[Saved data entries]
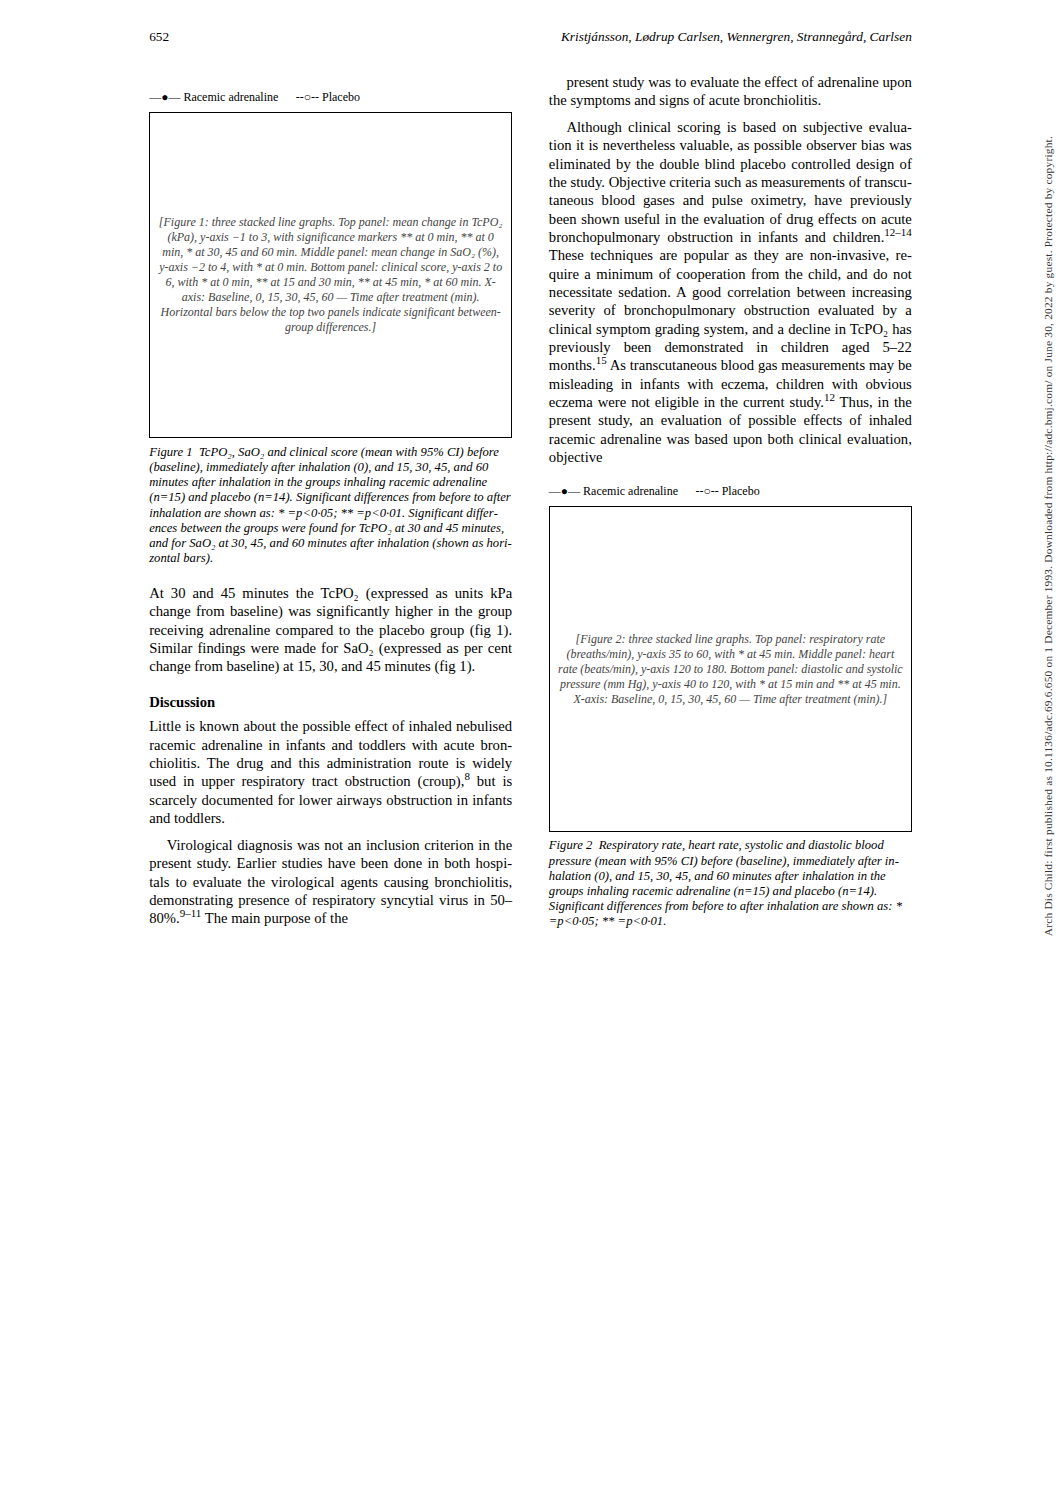652 Kristjánsson, Lødrup Carlsen, Wennergren, Strannegård, Carlsen
Arch Dis Child: first published as 10.1136/adc.69.6.650 on 1 December 1993. Downloaded from http://adc.bmj.com/ on June 30, 2022 by guest. Protected by copyright.
—●— Racemic adrenaline --○-- Placebo
[Figure 1: three stacked line graphs. Top panel: mean change in TcPO₂ (kPa), y-axis −1 to 3, with significance markers ** at 0 min, ** at 0 min, * at 30, 45 and 60 min. Middle panel: mean change in SaO₂ (%), y-axis −2 to 4, with * at 0 min. Bottom panel: clinical score, y-axis 2 to 6, with * at 0 min, ** at 15 and 30 min, ** at 45 min, * at 60 min. X-axis: Baseline, 0, 15, 30, 45, 60 — Time after treatment (min). Horizontal bars below the top two panels indicate significant between-group differences.]
Figure 1 TcPO₂, SaO₂ and clinical score (mean with 95% CI) before (baseline), immediately after inhalation (0), and 15, 30, 45, and 60 minutes after inhalation in the groups inhaling racemic adrenaline (n=15) and placebo (n=14). Significant differences from before to after inhalation are shown as: * =p<0·05; ** =p<0·01. Significant differences between the groups were found for TcPO₂ at 30 and 45 minutes, and for SaO₂ at 30, 45, and 60 minutes after inhalation (shown as horizontal bars).
At 30 and 45 minutes the TcPO₂ (expressed as units kPa change from baseline) was significantly higher in the group receiving adrenaline compared to the placebo group (fig 1). Similar findings were made for SaO₂ (expressed as per cent change from baseline) at 15, 30, and 45 minutes (fig 1).
Discussion
Little is known about the possible effect of inhaled nebulised racemic adrenaline in infants and toddlers with acute bronchiolitis. The drug and this administration route is widely used in upper respiratory tract obstruction (croup),8 but is scarcely documented for lower airways obstruction in infants and toddlers.
Virological diagnosis was not an inclusion criterion in the present study. Earlier studies have been done in both hospitals to evaluate the virological agents causing bronchiolitis, demonstrating presence of respiratory syncytial virus in 50–80%.9–11 The main purpose of the
present study was to evaluate the effect of adrenaline upon the symptoms and signs of acute bronchiolitis.
Although clinical scoring is based on subjective evaluation it is nevertheless valuable, as possible observer bias was eliminated by the double blind placebo controlled design of the study. Objective criteria such as measurements of transcutaneous blood gases and pulse oximetry, have previously been shown useful in the evaluation of drug effects on acute bronchopulmonary obstruction in infants and children.12–14 These techniques are popular as they are non-invasive, require a minimum of cooperation from the child, and do not necessitate sedation. A good correlation between increasing severity of bronchopulmonary obstruction evaluated by a clinical symptom grading system, and a decline in TcPO₂ has previously been demonstrated in children aged 5–22 months.15 As transcutaneous blood gas measurements may be misleading in infants with eczema, children with obvious eczema were not eligible in the current study.12 Thus, in the present study, an evaluation of possible effects of inhaled racemic adrenaline was based upon both clinical evaluation, objective
—●— Racemic adrenaline --○-- Placebo
[Figure 2: three stacked line graphs. Top panel: respiratory rate (breaths/min), y-axis 35 to 60, with * at 45 min. Middle panel: heart rate (beats/min), y-axis 120 to 180. Bottom panel: diastolic and systolic pressure (mm Hg), y-axis 40 to 120, with * at 15 min and ** at 45 min. X-axis: Baseline, 0, 15, 30, 45, 60 — Time after treatment (min).]
Figure 2 Respiratory rate, heart rate, systolic and diastolic blood pressure (mean with 95% CI) before (baseline), immediately after inhalation (0), and 15, 30, 45, and 60 minutes after inhalation in the groups inhaling racemic adrenaline (n=15) and placebo (n=14). Significant differences from before to after inhalation are shown as: * =p<0·05; ** =p<0·01.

PROBLEM DETAILS →
Find the line with "Figure 1 TcPO₂, SaO₂" in the entries above. Retype it and each line after it, exactly, through the line with "present study was", and stop there.

TASK OUTPUT →
Figure 1 TcPO₂, SaO₂ and clinical score (mean with 95% CI) before (baseline), immediately after inhalation (0), and 15, 30, 45, and 60 minutes after inhalation in the groups inhaling racemic adrenaline (n=15) and placebo (n=14). Significant differences from before to after inhalation are shown as: * =p<0·05; ** =p<0·01. Significant differences between the groups were found for TcPO₂ at 30 and 45 minutes, and for SaO₂ at 30, 45, and 60 minutes after inhalation (shown as horizontal bars).
At 30 and 45 minutes the TcPO₂ (expressed as units kPa change from baseline) was significantly higher in the group receiving adrenaline compared to the placebo group (fig 1). Similar findings were made for SaO₂ (expressed as per cent change from baseline) at 15, 30, and 45 minutes (fig 1).
Discussion
Little is known about the possible effect of inhaled nebulised racemic adrenaline in infants and toddlers with acute bronchiolitis. The drug and this administration route is widely used in upper respiratory tract obstruction (croup),8 but is scarcely documented for lower airways obstruction in infants and toddlers.
Virological diagnosis was not an inclusion criterion in the present study. Earlier studies have been done in both hospitals to evaluate the virological agents causing bronchiolitis, demonstrating presence of respiratory syncytial virus in 50–80%.9–11 The main purpose of the
present study was to evaluate the effect of adrenaline upon the symptoms and signs of acute bronchiolitis.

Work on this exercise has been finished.